Once a request has been sent, you must read the entire reply send back from the broker (or close the connection to the broker and reconnect if you wish to retry).

There are multiple methods for reading replies, depending on your needs:

recv_part(timeout: float=None) -> Optional[List[bytes]]

Receive one reply part from the broker (a reply part is a list of bytes, as it may contain multiple ZeroMQ frames).

If no more parts are available (i.e. the last part was a FINAL reply), will return None.

recv_all(timeout: float=None) -> Iterable[List[bytes]]

Returns an iterator that yields each message part as it is received, and exists after the FINAL reply has been received:

for part in client.recv_all(timeout=5.0): 
    do_something_with_reply_part(part)

Note: the timeout parameter in this case relates to the time between reply chunks, not to the time it would take to receive the entire reply until FINAL.

recv_all_as_list(timeout: float=None) -> List[bytes]

Returns a flat list of all message frames from all reply parts. Regardless of how many PARTIAL replies were sent by the worker until the FINAL reply, this method will always return a single one-dimentional list of bytes with message frames.

Timeouts & Retrying

All recv_* methods of the client receive a timeout argument which should specify the number of seconds to wait for a response (a float is expected so you can specify second fractions as well).
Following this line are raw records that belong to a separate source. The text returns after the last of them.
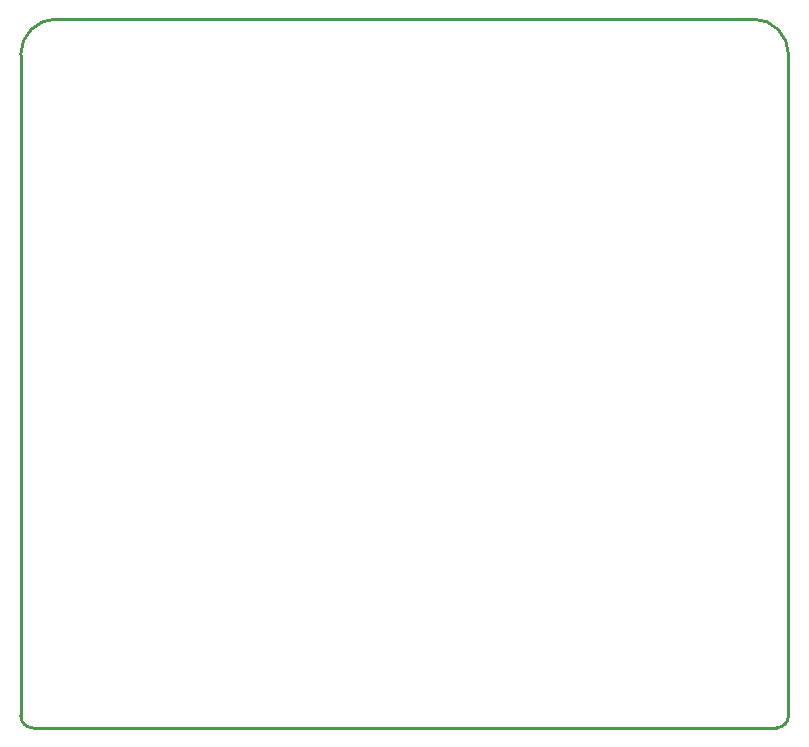
<source format=gko>
G04 Layer: BoardOutline*
G04 EasyEDA v6.3.22, 2020-01-25T23:38:18+00:00*
G04 9703bbce67ff49f59cf1a8212616356f,50f9dc15ed21485093dd89aa00421481,09*
G04 Gerber Generator version 0.2*
G04 Scale: 100 percent, Rotated: No, Reflected: No *
G04 Dimensions in inches *
G04 leading zeros omitted , absolute positions ,2 integer and 4 decimal *
%FSLAX24Y24*%
%MOIN*%
G90*
G70D02*

%ADD10C,0.010000*%
G54D10*
G01X0Y22440D02*
G01X0Y393D01*
G01X393Y0D02*
G01X25196Y0D01*
G01X25590Y22440D02*
G01X25590Y393D01*
G01X1181Y23622D02*
G01X24409Y23622D01*
G75*
G01X25591Y22441D02*
G03X24409Y23622I-1182J0D01*
G01*
G75*
G01X25197Y0D02*
G03X25591Y394I0J394D01*
G01*
G75*
G01X0Y394D02*
G03X394Y0I394J0D01*
G01*
G75*
G01X1181Y23622D02*
G03X0Y22441I0J-1181D01*
G01*

%LPD*%
M00*
M02*

</source>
If no timeout is specified, the function will wait forever.

Once recv_* times out, a majortomo.error.Timeout will be raised. It is sometimes useful to catch this exception and retry the operation after reconnecting to the broker:

while True:
    with Client(broker_url='tcp://127.0.0.1:5555') as client:
        try:
        
            client.send(b'my-service', b'frame1', b'frame2')
            reply = client.recv_all_as_list(timeout=10.0)
            break
        except majortomo.error.Timeout:
            logging.warning("Timed out waiting for a reply from broker, reconnecting")
            time.sleep(1.0)
            continue

Or, if you do not wish to rely on the context manager for reconnecting (e.g. if the context is managed in an outer scope):

# Here `client` is passed from an outer scope
while True:
    try:
        client.send(b'my-service', b'frame1', b'frame2')
        reply = client.recv_all_as_list(timeout=10.0)
        break
    except majortomo.error.Timeout:
        logging.warning("Timed out waiting for a reply from broker, reconnecting")
        time.sleep(1.0)
        client.connect(reconnect=True)
        continue

Even better, it is advisable to manage the number of retries and the sleep time between them using some kind of exponential backoff & retry library, for example backoff or redo

Implementing MDP Workers

See majortomo.echo for a sample worker implementation

More details TBD

Copyright & Credits

Majortomo was created and is maintained by the Shoppimon team, and is distributed under the terms of the Apache 2.0 License (see LICENSE).